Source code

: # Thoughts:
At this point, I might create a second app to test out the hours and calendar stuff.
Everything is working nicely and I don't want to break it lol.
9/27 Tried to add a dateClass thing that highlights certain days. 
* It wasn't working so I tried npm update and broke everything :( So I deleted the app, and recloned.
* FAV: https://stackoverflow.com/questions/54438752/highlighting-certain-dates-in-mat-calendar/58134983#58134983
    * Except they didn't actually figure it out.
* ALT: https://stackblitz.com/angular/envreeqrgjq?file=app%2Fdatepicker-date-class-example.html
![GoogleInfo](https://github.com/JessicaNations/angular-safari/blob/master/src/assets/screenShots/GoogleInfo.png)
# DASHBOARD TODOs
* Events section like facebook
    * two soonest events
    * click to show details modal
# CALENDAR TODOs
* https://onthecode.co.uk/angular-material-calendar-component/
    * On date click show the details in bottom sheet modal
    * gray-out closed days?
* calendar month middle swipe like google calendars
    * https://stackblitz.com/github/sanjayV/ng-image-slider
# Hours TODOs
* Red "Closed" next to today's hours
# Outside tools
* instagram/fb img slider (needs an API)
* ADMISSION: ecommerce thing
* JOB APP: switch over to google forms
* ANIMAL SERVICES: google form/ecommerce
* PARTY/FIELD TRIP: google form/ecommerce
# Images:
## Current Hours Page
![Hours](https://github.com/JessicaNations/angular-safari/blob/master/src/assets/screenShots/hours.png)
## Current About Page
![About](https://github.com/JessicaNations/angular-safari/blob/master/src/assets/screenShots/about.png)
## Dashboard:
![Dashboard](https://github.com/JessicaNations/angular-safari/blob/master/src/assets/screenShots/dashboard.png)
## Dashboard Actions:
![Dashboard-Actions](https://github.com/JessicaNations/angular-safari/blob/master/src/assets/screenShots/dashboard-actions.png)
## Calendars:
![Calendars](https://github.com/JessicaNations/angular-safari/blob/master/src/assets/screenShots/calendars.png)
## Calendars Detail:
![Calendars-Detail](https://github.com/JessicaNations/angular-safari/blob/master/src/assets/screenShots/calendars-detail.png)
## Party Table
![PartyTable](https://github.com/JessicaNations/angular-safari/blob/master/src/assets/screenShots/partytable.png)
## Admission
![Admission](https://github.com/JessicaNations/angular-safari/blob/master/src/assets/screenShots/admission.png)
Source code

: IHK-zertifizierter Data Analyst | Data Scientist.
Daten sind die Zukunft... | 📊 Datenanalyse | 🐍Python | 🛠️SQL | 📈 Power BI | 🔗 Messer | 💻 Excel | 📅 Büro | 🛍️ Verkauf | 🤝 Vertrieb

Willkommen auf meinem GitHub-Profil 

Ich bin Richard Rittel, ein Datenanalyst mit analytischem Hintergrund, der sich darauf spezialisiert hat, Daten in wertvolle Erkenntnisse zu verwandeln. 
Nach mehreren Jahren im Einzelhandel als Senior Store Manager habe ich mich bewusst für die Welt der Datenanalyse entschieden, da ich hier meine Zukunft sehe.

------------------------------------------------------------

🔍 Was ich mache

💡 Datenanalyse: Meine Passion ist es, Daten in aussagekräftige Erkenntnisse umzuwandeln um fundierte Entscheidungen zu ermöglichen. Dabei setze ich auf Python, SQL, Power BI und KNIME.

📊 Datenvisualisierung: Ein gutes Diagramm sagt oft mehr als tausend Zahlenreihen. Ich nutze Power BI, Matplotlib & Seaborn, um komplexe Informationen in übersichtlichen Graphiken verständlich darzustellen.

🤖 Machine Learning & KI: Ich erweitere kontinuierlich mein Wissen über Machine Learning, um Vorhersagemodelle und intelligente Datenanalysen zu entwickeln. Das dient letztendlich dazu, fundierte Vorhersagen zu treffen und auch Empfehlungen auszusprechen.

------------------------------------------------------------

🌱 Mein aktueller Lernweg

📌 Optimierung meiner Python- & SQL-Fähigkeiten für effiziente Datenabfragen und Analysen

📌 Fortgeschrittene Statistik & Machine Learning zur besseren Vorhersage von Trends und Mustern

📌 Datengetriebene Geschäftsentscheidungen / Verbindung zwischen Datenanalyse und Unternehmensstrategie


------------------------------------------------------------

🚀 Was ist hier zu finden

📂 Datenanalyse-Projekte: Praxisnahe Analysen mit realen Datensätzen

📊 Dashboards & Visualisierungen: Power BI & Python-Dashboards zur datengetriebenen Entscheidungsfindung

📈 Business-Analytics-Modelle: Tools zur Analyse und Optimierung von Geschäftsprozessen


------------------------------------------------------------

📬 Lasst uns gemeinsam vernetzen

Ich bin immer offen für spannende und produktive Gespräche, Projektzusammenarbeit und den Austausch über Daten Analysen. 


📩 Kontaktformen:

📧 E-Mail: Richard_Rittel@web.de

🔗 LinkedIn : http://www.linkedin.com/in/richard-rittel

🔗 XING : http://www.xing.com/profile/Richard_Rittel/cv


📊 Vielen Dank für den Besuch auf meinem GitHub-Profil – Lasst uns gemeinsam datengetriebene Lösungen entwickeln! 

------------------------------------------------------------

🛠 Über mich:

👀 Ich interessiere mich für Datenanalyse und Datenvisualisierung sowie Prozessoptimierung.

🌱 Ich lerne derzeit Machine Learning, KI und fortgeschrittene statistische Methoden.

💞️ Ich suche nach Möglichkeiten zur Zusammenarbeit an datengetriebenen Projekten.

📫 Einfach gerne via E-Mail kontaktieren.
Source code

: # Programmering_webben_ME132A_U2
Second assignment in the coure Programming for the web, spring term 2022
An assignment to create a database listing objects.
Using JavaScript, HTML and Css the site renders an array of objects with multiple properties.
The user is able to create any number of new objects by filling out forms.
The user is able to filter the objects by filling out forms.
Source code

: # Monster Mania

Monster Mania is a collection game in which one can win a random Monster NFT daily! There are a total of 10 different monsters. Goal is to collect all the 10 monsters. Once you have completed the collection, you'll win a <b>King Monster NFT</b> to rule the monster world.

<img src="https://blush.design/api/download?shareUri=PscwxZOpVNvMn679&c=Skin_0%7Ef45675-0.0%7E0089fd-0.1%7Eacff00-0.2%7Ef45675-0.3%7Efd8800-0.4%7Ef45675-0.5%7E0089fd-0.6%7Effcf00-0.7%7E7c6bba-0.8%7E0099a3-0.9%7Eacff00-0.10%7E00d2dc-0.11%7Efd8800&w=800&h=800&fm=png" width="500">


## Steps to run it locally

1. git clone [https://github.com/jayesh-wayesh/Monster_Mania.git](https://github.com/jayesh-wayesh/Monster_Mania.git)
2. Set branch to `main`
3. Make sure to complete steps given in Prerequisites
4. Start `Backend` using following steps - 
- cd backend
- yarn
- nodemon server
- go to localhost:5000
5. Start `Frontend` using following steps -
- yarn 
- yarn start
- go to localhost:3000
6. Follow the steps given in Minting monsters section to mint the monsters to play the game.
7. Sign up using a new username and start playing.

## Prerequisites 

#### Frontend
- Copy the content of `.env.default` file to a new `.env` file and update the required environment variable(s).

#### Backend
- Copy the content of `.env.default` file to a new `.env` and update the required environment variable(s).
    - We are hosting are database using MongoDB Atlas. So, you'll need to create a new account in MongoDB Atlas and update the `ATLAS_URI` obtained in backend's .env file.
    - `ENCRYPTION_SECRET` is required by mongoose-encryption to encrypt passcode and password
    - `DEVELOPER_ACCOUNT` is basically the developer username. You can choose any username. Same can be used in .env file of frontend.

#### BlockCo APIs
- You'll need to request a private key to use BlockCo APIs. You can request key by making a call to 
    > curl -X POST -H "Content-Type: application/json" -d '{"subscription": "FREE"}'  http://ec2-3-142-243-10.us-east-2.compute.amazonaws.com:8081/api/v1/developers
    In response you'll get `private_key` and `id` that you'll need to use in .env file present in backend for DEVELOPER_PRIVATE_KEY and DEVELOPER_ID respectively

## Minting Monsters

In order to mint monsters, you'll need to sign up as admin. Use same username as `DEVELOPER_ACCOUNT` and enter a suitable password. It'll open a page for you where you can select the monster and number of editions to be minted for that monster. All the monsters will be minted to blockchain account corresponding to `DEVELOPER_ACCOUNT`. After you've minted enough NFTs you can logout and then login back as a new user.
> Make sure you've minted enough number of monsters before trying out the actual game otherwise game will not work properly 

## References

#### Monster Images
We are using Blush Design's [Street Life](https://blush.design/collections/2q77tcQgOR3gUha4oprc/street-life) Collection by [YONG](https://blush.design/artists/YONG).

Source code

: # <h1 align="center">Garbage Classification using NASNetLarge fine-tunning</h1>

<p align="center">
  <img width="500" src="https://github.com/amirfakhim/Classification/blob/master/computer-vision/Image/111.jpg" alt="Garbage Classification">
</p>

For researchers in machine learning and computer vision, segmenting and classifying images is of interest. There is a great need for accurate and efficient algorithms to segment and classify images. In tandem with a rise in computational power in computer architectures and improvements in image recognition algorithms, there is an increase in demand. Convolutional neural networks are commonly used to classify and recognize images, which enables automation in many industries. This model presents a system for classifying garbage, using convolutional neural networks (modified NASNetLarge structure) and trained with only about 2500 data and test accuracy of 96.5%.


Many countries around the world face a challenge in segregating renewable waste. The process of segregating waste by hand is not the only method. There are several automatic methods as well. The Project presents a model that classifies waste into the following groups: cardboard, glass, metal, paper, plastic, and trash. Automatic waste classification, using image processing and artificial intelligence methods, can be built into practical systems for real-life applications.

| Problem to solve |
Revise the part that opens with the line containing "Monster Mania is" and closes with the line containing "## Steps to run it locally" by swapping "daily" for "each day". Keep everything else the same and give back only those lines.

| Result |
Monster Mania is a collection game in which one can win a random Monster NFT each day! There are a total of 10 different monsters. Goal is to collect all the 10 monsters. Once you have completed the collection, you'll win a <b>King Monster NFT</b> to rule the monster world.

<img src="https://blush.design/api/download?shareUri=PscwxZOpVNvMn679&c=Skin_0%7Ef45675-0.0%7E0089fd-0.1%7Eacff00-0.2%7Ef45675-0.3%7Efd8800-0.4%7Ef45675-0.5%7E0089fd-0.6%7Effcf00-0.7%7E7c6bba-0.8%7E0099a3-0.9%7Eacff00-0.10%7E00d2dc-0.11%7Efd8800&w=800&h=800&fm=png" width="500">


## Steps to run it locally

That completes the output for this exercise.